▸ **CONSIGNE**: D'après la source, dans quelle langue la grand-mère disait-elle les contes et légendes à Saint Louis ?

▸ **SOURCE**:
***

Ecrire, peindre, sculpter, bâtir, en un mot créer, c`est encore une
façon
de Parler.
Selon les Ecritures, le Verbe s`est fait Chair à l`image d`un dieu
dont nous serons la Ressemblance. Nous ne pouvons donc dissocier la
Parole de la chair; pas plus que nous pouvons séparer l`Esprit de la
Matière.
Selon les scientifiques, la Parole serait le propre de l`Homme. Mais
d`ou vient cette faculté que la Vie aurait a l`Homme? Comment la
parole est devenue multiple et varié?
Nous savions qu`a l`aurore de notre humanité l`Homo-Sapiens est
apparu, il y a environ 150,000 ans, quelque part, en Afrique; et
qu`il a commencé a migrer dans toutes les directions. On a trouvé
les traces de sa présence en Australie, en Asie, aux Amériques…ces
facultés de déplacement et de la navigation supposent des
possibilités de Communication. Et les scientifiques en déduisent que
c`est ainsi que l`Homo-Sapiens a parlé.
Dans la Bible, le Poète
écrit
« L`Eternel dit : il n`est pas bon que l`Homme soit seul; je lui
ferai une aide qui sera son vis-à-vis. Alors l`Eternel fit tomber un
sommeil sur l`Homme; ouvrit ses cotes et libéra la Femme qui, des le
principe, était dans l`Homme. Et L`Homme dit, dans la clarté du jour
naissant : Tu es belle! »
Et la première parole fut trois mots : Tu es belle! Trois mots du
regard ébloui. Trois mots de la racine du cœur à l`ardeur des
lèvres : »Tu es belle! » De ce trois mots la Parole fut libérée en
cascade de mots toujours renouvelés. Trois mots que le geste
accompagnait; ce geste toujours inventé dans l`incessante recherche
de la beauté; en art ou en littérature,
vers des horizons toujours a conquérir.
Emerveillement dans la diversité de nos « Voyages », de nos langues,
de nos langages.
Dans ce monde assourdissant, quand ivre d`entendre sans plus
écouter, l`Homme aux matins calmes, dans la clarté nouvelle, ouvrira
encore ses yeux sur ce « visage », comme aux premiers jours, il dira
ces trois mots dans toutes es langues, les petites comme les
grandes : nos vernaculaires qui ont forgé nos
émotions
et nos intelligences : nos véhiculaires qui nous permettent
communication et ouvertures : cet extraordinaire Voyage de la Pensée
humaine. Alors tout le reste ne sera que Littérature…Alors sera
justifié cet axiome de L.S. Senghor : « La Culture ou la Barbarie »
Quand au Sénégal
dans ma petite ville de Saint Louis, ma grand mère
disait des contes et légendes
dans notre langue vernaculaire, le wolof, les contes et légendes,
étaient,
pour rompre la monotonie du récit,
accompagnes des chants rythmiques. L`enfant de que j`étais
alors se souvient de ces chants :
Ana cokulé manna fatou yai
Damma doutou ki far gear kimbar
Ana
selbembar kai djar lema.

***

▸ **MATÉRIEL**:
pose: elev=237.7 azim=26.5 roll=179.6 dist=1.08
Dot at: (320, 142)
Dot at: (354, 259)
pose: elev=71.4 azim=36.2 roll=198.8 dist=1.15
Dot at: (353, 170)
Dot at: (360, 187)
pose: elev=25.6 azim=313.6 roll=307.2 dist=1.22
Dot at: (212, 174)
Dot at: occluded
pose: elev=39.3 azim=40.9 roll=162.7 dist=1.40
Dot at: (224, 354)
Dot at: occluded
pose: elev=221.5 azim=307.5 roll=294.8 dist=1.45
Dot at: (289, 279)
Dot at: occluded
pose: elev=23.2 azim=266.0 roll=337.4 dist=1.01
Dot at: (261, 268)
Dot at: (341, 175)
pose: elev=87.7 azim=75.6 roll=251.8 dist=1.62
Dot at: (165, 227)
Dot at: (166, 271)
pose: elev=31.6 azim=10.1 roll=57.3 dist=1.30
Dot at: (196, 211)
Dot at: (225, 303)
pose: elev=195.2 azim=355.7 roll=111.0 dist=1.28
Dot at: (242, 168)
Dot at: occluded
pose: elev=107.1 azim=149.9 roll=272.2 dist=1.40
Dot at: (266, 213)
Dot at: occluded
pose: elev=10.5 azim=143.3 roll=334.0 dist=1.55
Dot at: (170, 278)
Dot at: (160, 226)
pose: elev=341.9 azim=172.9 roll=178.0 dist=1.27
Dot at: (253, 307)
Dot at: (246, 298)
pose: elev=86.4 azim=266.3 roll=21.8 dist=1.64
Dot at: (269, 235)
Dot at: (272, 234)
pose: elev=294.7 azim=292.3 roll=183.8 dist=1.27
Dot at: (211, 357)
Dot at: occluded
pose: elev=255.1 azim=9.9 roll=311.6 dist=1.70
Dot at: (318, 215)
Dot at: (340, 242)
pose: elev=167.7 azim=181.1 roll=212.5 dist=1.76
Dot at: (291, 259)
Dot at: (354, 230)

***

▸ **RÉPONSE ATTENDUE**: En wolof, la langue vernaculaire.